A Bonhoeffer Moment?

Last night, the Wednesday Study and Spirit class shared a powerful and provocative discussion about Dietrich Bonhoeffer, and how his world of 1930s Germany seems eerily similar to the United States some ninety years later. Then this morning, while still mulling the conversations of last night over breakfast coffee, I read an unfamiliar phrase in an article by the Rev. Cameron Trimble. The phrase was “Totalizing Fantasy.” I quickly went to Google to look it up.

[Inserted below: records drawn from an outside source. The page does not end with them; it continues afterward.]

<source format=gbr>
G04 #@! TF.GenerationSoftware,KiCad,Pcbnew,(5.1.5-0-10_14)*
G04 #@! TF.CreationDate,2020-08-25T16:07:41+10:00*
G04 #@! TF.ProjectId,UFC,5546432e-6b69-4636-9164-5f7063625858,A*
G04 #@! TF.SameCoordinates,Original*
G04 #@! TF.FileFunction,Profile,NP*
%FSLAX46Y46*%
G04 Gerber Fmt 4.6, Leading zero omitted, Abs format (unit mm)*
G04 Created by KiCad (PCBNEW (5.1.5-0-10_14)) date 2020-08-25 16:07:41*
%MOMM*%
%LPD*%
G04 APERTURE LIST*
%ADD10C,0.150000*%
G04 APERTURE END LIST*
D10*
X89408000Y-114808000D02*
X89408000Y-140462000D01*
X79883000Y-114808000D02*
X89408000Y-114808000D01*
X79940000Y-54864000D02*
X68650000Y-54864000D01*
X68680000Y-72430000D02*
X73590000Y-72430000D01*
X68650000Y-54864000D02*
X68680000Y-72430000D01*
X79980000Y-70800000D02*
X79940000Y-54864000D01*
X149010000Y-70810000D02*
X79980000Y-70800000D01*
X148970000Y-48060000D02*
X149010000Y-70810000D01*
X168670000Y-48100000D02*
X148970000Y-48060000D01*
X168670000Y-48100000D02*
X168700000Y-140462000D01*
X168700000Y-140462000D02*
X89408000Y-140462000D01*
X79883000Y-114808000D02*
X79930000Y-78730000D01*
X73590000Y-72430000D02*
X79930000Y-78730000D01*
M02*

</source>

Most of the Google hits for the term were in dense scholastic journals, but despite that, I think I gleaned the gist of it: a “totalizing fantasy” refers to a belief or idea that seeks to encompass or explain everything, often in a way that is overly simplistic or dogmatic. It can be seen as a grand narrative or worldview that claims to have all the answers and leaves no room for nuance or alternative perspectives.

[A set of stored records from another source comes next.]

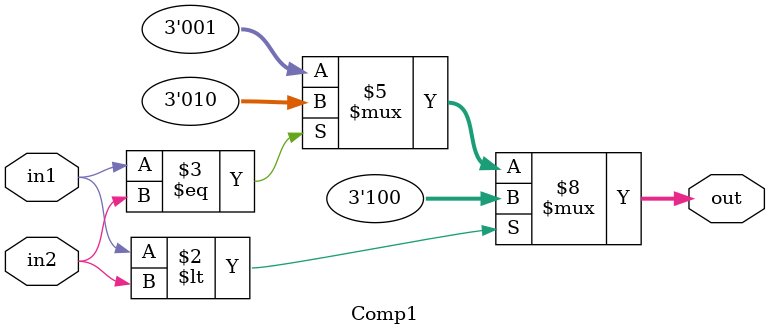
<source format=v>
module testbed;
    reg in1, in2 ;
    wire [2:0] out ;

    Comp1 c1(out, in1, in2);
    initial begin
        $monitor($time, " in1 = %b, in2 = %b, out = %b", in1, in2, out);
        in1 = 0 ; in2 = 1 ; #10
        in1 = 1 ; in2 = 0 ; #10
        in1 = 1 ; in2 = 1 ; #10
        in1 = 0 ; in2 = 0 ; #10
        $finish;
    end
endmodule

module Comp1(out, in1, in2);
    input in1, in2;
    output reg [2:0] out;

    always @(*)
    begin
        if(in1 < in2)
            out <= 3'b100;
        else begin
        if (in1 == in2)
            out <= 3'b010;
        else
            out <= 3'b001;
        end
    end
endmodule
</source>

Still steeped in the Bonhoeffer discussion, I immediately realized that Nazism was a totalizing fantasy for its time and place: It offered an easy scapegoat to blame for complex problems, a comforting narrative of history divorced from reality, and promised harsh punishments for anyone who challenged the approved narrative. The vast majority of Catholics and Protestants in Germany supported the totalizing fantasy, twisting and shrinking the Gospel to make room for a nationalistic, antisemitic, violence-glorifying Christianity that must be purified from all that would contaminate it. As Pastor Martin Niemöller reflected, “First they came for the Communists . . .”

Bonhoeffer is an important figure because he not only challenged this totalizing fantasy intellectually, but he also acted to jam the political mechanisms the enabled the fantasy. Perhaps most importantly, Bonhoeffer created an alternative faith community (The Confessing Church) to challenge the totalizing fantasy. The Confessing Church had a different vision of Jesus, one that saw Christ embodied among the poor, marginalized, and oppressed. And it had a radically different idea about what it was to follow Christ: a “costly discipleship” that called believers toward the transforming, suffering, serving, dangerous path of Jesus to the cross, rather than the cheap discipleship of the nationalist Church that promised only victory and glory.

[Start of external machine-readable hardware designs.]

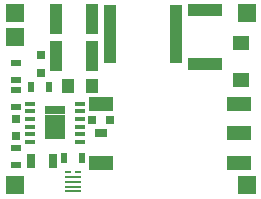
<source format=gbr>
G04 #@! TF.FileFunction,Soldermask,Top*
%FSLAX46Y46*%
G04 Gerber Fmt 4.6, Leading zero omitted, Abs format (unit mm)*
G04 Created by KiCad (PCBNEW 4.0.7) date 02/24/18 17:15:32*
%MOMM*%
%LPD*%
G01*
G04 APERTURE LIST*
%ADD10C,0.100000*%
%ADD11R,1.400000X1.200000*%
%ADD12R,2.080000X1.170000*%
%ADD13R,1.100000X0.800000*%
%ADD14R,0.500000X0.900000*%
%ADD15R,0.890000X0.420000*%
%ADD16R,0.825000X0.712500*%
%ADD17R,0.900000X0.500000*%
%ADD18R,0.700000X1.300000*%
%ADD19R,0.750000X0.800000*%
%ADD20R,1.000000X1.250000*%
%ADD21O,1.362000X0.180000*%
%ADD22O,0.560000X0.180000*%
%ADD23R,1.000000X2.500000*%
%ADD24R,1.000000X5.000000*%
%ADD25R,3.000000X1.000000*%
%ADD26R,0.800000X0.750000*%
%ADD27R,1.500000X1.500000*%
G04 APERTURE END LIST*
D10*
D11*
X146000000Y-83850000D03*
X146000000Y-86950000D03*
D12*
X145830000Y-89000000D03*
X145830000Y-91500000D03*
X145830000Y-94000000D03*
X134170000Y-94000000D03*
X134170000Y-89000000D03*
D13*
X134170000Y-91500000D03*
D14*
X131050000Y-93600000D03*
X132550000Y-93600000D03*
D15*
X128195000Y-88975000D03*
X128195000Y-89625000D03*
X128195000Y-90275000D03*
X128195000Y-90925000D03*
X128195000Y-91575000D03*
X128195000Y-92225000D03*
X132405000Y-92225000D03*
X132405000Y-91575000D03*
X132405000Y-90925000D03*
X132405000Y-90275000D03*
X132405000Y-89625000D03*
X132405000Y-88975000D03*
D16*
X130712500Y-91668750D03*
X130712500Y-90956250D03*
X130712500Y-90243750D03*
X130712500Y-89531250D03*
X129887500Y-91668750D03*
X129887500Y-90956250D03*
X129887500Y-90243750D03*
X129887500Y-89531250D03*
D17*
X127000000Y-85500000D03*
X127000000Y-87000000D03*
D18*
X128250000Y-93800000D03*
X130150000Y-93800000D03*
D17*
X127000000Y-87800000D03*
X127000000Y-89300000D03*
D14*
X128250000Y-87600000D03*
X129750000Y-87600000D03*
D17*
X127000000Y-94200000D03*
X127000000Y-92700000D03*
D19*
X129100000Y-84850000D03*
X129100000Y-86350000D03*
D20*
X131400000Y-87450000D03*
X133400000Y-87450000D03*
D19*
X127000000Y-91750000D03*
X127000000Y-90250000D03*
D21*
X131800000Y-95600000D03*
X131800000Y-96000000D03*
X131800000Y-96400000D03*
X131800000Y-95200000D03*
D22*
X131399000Y-94800000D03*
X132201000Y-94800000D03*
D23*
X130400000Y-84950000D03*
X133400000Y-84950000D03*
D24*
X134900000Y-83100000D03*
X140500000Y-83100000D03*
D25*
X143000000Y-85650000D03*
X143000000Y-81050000D03*
D26*
X134950000Y-90350000D03*
X133450000Y-90350000D03*
D23*
X133400000Y-81800000D03*
X130400000Y-81800000D03*
D27*
X126900000Y-95900000D03*
X146500000Y-95900000D03*
X146500000Y-81300000D03*
X126900000Y-81300000D03*
X126900000Y-83300000D03*
M02*

</source>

Cameron Trimble’s use of the term totalizing fantasy applied to a more modern twisting of history and theology: MAGA (Make America Great Again) which is desperately trying resurrect a fictionalized American past by creating a dystopian present where women, black and brown folk, immigrants, and LGBTQIA+ people are blamed for all problems and silenced or disappeared to fix the nation. White Nationalist Christianity has twisted and shrunk the Gospel in order to accommodate MAGA, creating a church that is more than ready to applaud voting rights being threatened, human right being curtailed, and Fulbright scholars being kidnapped in broad daylight by masked ICE agents.

After our Bonhoeffer discussion last night, I have to wonder: What does a “Confessing Church” look like in 2025? How does it challenge the Totalizing Fantasy that is dominant in large swaths of our nation? And will the faithful disciples of Harvard-Epworth UMC help to create a Confessing Church for Costly Discipleship in this new moment?